11:15 - Batum missed a three? I didn't know that was an option. Rasual Butler (I prefer Casual Butler, my new sitcom in FOX staring Jeff Foxworthy as unorthodox Southern butler forced to raise a pair of spoiled city kids. Laughter, and valuable life lessons, ensue.) hits a three to put the Hornets in the lead. 51-50.
8:41 - Steve Blake pulls a Chris Paul--ironically in front of Paul--by slicing two defenders and driving to the basket. Aldridge tipped it in, thus saving the pretty play. 56-56 tie.
7:18 - Chris Paul just hit a three from well beyond the arch. He was actually off the court up here in press row, right next to me, when he shot it. I was so close, I could smell him. He smelled like cinnamon. 60-57 Hornets.
6:40 - Oden gets an offensive rebound and gets stuffed by the backboard on his way up. My god, that piece of non-mobile equipment came out of nowhere! (I meant the backboard, not Oden). 60-60 tie.
4:53 - Despite having more fouls than points, Portland keeps handing the ball off to Oden. Luckily he draws a foul on his most recent of misses. Unluckily, he misses both shots. Luckily (again) he comes up with a block on the other end. What part of "defensive presence, do not, for the love of God, let him touch the ball on offense" does Portland not understand? 65-65 tie.
3:20 - Tough titties (that's an old basketball term, goes way back to Dr. James Naismith) for New Orleans, since they are already in the penalty, all their fouls lead to shots. Joel Przybilla hits both of his free-throws, 'atta Gorilla. 69-69 tie.

* [What you will do]:
• 1. In the live commentary on the Hornets–Portland game, translate the sentence "Aldridge tipped it in, thus saving the pretty play." into Spanish.
• 2. According to the live commentary on the Hornets–Portland game, which player made both of his free throws at the 3:20 mark?
• 3. Carry on the live commentary on the Hornets–Portland game from its last entry, keeping its time-stamped format.

* [Information provided]:
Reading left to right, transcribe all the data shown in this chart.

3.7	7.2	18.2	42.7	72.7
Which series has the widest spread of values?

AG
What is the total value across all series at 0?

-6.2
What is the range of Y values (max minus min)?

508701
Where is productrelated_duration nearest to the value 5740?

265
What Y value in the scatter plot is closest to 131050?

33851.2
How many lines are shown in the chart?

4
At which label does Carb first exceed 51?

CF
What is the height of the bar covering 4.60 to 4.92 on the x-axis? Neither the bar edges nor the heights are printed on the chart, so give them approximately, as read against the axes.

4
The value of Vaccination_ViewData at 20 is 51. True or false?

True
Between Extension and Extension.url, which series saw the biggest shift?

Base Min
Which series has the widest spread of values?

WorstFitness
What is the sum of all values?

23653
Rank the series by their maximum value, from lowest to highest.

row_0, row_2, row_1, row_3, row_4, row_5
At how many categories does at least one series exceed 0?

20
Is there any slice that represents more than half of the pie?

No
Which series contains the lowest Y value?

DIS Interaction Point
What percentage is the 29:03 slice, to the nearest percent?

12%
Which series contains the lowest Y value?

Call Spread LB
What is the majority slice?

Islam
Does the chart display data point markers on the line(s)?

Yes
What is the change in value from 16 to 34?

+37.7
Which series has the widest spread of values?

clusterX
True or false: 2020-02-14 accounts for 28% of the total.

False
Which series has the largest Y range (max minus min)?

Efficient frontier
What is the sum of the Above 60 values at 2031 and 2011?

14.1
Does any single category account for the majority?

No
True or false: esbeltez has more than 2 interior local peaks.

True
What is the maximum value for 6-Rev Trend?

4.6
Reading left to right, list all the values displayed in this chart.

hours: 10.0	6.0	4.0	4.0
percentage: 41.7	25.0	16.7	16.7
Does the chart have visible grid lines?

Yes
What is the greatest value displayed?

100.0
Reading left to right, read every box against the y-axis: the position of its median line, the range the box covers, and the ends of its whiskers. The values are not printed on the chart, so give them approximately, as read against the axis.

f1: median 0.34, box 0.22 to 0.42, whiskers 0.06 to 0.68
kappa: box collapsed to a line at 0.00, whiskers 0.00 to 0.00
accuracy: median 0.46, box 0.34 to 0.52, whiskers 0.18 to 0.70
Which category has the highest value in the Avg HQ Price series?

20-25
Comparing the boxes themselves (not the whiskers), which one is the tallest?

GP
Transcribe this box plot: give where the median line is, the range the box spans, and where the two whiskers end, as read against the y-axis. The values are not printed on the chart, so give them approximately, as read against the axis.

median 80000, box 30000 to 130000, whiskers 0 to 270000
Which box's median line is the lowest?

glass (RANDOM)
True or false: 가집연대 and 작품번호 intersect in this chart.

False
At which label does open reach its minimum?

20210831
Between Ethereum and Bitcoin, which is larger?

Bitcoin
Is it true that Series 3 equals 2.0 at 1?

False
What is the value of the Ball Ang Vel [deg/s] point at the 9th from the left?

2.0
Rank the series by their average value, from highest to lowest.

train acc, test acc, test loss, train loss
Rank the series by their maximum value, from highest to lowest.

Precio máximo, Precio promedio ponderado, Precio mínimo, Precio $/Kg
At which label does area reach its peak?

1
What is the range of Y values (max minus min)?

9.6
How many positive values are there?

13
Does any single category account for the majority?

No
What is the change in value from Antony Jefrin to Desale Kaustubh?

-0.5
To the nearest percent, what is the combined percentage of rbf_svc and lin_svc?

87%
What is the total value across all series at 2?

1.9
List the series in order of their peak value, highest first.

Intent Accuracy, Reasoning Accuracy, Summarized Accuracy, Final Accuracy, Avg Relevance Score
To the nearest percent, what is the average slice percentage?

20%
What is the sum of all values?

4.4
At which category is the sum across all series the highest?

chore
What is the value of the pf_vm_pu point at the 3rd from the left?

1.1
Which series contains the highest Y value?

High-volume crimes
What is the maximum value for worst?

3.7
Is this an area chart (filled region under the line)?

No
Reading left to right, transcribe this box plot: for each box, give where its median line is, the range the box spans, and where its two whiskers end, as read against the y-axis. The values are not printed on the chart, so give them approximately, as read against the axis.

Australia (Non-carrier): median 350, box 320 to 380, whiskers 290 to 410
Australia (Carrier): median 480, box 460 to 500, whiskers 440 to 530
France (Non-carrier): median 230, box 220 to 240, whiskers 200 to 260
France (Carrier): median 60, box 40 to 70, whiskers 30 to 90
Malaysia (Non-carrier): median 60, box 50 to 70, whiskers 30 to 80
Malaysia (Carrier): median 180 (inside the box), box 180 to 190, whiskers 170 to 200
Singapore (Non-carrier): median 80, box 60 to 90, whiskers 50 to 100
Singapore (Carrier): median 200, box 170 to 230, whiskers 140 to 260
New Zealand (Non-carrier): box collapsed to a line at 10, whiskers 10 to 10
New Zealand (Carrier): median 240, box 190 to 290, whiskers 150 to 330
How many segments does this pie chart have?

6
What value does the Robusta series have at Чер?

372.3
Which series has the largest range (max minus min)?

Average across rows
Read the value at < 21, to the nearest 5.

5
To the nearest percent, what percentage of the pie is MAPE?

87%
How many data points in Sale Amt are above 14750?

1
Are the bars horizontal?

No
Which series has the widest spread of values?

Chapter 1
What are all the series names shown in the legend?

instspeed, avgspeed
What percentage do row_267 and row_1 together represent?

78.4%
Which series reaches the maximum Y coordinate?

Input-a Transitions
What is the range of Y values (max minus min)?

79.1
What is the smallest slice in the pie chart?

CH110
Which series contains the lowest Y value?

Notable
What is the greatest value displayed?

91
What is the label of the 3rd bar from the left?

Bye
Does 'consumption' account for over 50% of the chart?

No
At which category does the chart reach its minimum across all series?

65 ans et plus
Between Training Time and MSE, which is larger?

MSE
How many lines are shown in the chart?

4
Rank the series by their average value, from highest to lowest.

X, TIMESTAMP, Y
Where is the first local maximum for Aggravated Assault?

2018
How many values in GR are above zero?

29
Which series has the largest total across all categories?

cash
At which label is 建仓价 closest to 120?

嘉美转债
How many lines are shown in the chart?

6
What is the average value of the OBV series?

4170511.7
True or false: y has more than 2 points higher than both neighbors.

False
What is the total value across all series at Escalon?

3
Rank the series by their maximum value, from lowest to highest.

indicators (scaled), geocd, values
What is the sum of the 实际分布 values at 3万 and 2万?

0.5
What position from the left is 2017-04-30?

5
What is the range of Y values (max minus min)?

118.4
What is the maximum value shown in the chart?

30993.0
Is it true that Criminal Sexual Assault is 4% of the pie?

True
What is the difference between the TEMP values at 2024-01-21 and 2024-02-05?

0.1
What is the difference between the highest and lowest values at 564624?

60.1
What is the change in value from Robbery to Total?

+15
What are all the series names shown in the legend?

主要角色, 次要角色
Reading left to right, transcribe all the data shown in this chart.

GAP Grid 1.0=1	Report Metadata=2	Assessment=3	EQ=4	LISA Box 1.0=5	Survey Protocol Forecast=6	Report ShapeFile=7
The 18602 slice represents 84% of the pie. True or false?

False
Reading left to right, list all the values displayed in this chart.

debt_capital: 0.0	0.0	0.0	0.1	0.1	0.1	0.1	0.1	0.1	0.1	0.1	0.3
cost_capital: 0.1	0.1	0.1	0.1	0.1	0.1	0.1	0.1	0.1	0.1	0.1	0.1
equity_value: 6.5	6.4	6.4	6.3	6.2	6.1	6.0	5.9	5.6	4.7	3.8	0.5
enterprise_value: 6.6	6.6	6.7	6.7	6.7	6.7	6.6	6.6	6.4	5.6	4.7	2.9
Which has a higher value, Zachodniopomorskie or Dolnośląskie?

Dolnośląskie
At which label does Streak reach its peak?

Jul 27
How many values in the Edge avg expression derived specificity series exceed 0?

* [Task results]:
• 1. Aldridge la palmeó hacia adentro y así salvó la bonita jugada.

• 2. Joel Przybilla.

• 3.
2:22 - Hack a gorilla--Jane Goodall does not approve--as New Orleans once again fouls Przybilla. He hits them both with his velvety touch. 71-69 Portland.
0:58 - The Hornets go small, and Aldridge goes BIG, as he impressively uses his size to complete a pair of layups for Portland. Look at that lead, not that it will last... 75-69 Blzrs
0:01 - Rudy gets tangled up, on a very dumb foul courtesy of Devin Brown, as time is about to expire. He comes up limping, but the sold-out crowd chanting "RUDY! RUDY!" probably helps with the pain. He hits both shots. 76-69 Portland, as the Blazers finish very strong at the end of the quarter. A dozen minutes to go...
10:20 - The good news for Portland is that Chris Paul has four fouls, and thus, is riding the pine right now. On the court Portland comes out strong once again (see the whole Chris Paul on the bench thing for the reason why) and stretches the lead to 82-69 with a three from Rudy.
9:07 - Sean Marks? Really? Are the Hornets waving the (literal) white flag by putting him in the game? 85-71 Portland.
5:20 - I guess the question right now is, are Portland really this good at home? Are they the best Western team on their home court? They are a very different team than the squad that fell apart in Phoenix last week, and to have a 15 (!) point lead over a healthy Hornets team this late in the game is phenomenal. 91-76 Portland.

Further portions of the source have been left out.